## PROMPT:
Where the line with "Sin valoraciones" appears below, start writing out lines exactly, and finish with the line with "Стандарт містить послідовний алгоритм ПТВ з", which is included; write out nothing else.

◆ ◆ ◆

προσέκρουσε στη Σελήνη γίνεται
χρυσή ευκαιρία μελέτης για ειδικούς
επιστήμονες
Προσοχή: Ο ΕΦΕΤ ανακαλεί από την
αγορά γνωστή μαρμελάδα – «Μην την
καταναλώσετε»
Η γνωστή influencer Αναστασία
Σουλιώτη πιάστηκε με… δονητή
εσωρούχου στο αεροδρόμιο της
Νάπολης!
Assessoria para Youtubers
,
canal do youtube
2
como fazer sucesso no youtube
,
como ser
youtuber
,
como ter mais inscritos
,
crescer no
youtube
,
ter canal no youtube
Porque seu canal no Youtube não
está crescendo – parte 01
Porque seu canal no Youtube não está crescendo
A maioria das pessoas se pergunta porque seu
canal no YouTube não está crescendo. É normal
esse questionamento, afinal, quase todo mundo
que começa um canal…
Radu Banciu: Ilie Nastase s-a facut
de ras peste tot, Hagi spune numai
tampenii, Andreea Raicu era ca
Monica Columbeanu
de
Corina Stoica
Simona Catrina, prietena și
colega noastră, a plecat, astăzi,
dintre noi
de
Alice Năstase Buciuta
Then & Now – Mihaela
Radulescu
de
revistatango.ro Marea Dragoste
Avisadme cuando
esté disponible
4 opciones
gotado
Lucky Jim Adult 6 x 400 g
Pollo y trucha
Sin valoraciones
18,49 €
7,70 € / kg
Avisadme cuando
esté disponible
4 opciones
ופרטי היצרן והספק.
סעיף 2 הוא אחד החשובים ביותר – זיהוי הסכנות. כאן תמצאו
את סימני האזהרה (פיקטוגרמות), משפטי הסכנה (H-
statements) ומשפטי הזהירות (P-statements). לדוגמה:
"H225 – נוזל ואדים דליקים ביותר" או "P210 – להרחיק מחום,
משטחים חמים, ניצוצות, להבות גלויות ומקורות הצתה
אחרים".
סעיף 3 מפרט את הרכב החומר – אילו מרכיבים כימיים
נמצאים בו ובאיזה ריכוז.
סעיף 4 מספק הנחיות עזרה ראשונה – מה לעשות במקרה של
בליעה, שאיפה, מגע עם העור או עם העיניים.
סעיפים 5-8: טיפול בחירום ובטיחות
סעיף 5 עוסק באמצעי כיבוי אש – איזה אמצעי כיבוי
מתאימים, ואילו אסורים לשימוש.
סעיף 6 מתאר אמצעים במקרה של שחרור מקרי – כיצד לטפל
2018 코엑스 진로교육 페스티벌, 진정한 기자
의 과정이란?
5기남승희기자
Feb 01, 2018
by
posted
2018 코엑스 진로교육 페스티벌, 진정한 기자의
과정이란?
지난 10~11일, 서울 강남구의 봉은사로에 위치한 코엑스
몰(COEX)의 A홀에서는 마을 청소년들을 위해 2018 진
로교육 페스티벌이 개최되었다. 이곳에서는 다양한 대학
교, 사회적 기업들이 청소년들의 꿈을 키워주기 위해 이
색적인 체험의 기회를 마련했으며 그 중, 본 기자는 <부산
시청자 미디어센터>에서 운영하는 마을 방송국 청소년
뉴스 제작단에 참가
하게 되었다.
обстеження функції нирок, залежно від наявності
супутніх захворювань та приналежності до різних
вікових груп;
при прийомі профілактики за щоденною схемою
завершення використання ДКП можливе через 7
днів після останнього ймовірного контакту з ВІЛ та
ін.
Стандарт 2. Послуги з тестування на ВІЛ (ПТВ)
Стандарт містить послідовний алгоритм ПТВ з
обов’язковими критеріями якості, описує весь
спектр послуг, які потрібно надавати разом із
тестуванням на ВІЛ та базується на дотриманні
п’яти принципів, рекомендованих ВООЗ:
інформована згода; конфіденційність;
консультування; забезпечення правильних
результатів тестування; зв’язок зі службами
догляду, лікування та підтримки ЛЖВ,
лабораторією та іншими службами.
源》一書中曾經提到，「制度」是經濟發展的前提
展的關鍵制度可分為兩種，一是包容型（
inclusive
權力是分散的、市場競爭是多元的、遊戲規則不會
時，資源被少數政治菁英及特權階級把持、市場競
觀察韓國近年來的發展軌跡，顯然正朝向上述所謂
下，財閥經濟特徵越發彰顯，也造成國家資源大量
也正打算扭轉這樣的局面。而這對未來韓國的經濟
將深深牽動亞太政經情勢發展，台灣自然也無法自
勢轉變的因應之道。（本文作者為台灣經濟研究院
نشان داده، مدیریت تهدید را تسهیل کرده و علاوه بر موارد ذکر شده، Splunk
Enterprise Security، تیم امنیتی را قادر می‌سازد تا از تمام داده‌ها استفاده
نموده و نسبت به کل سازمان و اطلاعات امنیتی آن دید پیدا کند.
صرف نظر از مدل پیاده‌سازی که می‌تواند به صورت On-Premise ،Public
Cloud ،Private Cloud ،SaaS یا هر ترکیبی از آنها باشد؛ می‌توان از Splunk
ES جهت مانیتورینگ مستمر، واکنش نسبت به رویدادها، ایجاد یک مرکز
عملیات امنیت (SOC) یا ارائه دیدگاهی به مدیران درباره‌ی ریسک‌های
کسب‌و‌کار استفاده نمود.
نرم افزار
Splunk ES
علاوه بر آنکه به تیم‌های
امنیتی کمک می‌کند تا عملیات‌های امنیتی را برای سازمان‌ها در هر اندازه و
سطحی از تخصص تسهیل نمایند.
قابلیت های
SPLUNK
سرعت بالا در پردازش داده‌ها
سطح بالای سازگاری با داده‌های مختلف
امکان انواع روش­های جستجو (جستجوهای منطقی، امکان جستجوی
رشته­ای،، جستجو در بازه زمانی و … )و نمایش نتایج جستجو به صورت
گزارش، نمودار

◆ ◆ ◆

## ANSWER SPACE:
Sin valoraciones
18,49 €
7,70 € / kg
Avisadme cuando
esté disponible
4 opciones
ופרטי היצרן והספק.
סעיף 2 הוא אחד החשובים ביותר – זיהוי הסכנות. כאן תמצאו
את סימני האזהרה (פיקטוגרמות), משפטי הסכנה (H-
statements) ומשפטי הזהירות (P-statements). לדוגמה:
"H225 – נוזל ואדים דליקים ביותר" או "P210 – להרחיק מחום,
משטחים חמים, ניצוצות, להבות גלויות ומקורות הצתה
אחרים".
סעיף 3 מפרט את הרכב החומר – אילו מרכיבים כימיים
נמצאים בו ובאיזה ריכוז.
סעיף 4 מספק הנחיות עזרה ראשונה – מה לעשות במקרה של
בליעה, שאיפה, מגע עם העור או עם העיניים.
סעיפים 5-8: טיפול בחירום ובטיחות
סעיף 5 עוסק באמצעי כיבוי אש – איזה אמצעי כיבוי
מתאימים, ואילו אסורים לשימוש.
סעיף 6 מתאר אמצעים במקרה של שחרור מקרי – כיצד לטפל
2018 코엑스 진로교육 페스티벌, 진정한 기자
의 과정이란?
5기남승희기자
Feb 01, 2018
by
posted
2018 코엑스 진로교육 페스티벌, 진정한 기자의
과정이란?
지난 10~11일, 서울 강남구의 봉은사로에 위치한 코엑스
몰(COEX)의 A홀에서는 마을 청소년들을 위해 2018 진
로교육 페스티벌이 개최되었다. 이곳에서는 다양한 대학
교, 사회적 기업들이 청소년들의 꿈을 키워주기 위해 이
색적인 체험의 기회를 마련했으며 그 중, 본 기자는 <부산
시청자 미디어센터>에서 운영하는 마을 방송국 청소년
뉴스 제작단에 참가
하게 되었다.
обстеження функції нирок, залежно від наявності
супутніх захворювань та приналежності до різних
вікових груп;
при прийомі профілактики за щоденною схемою
завершення використання ДКП можливе через 7
днів після останнього ймовірного контакту з ВІЛ та
ін.
Стандарт 2. Послуги з тестування на ВІЛ (ПТВ)
Стандарт містить послідовний алгоритм ПТВ з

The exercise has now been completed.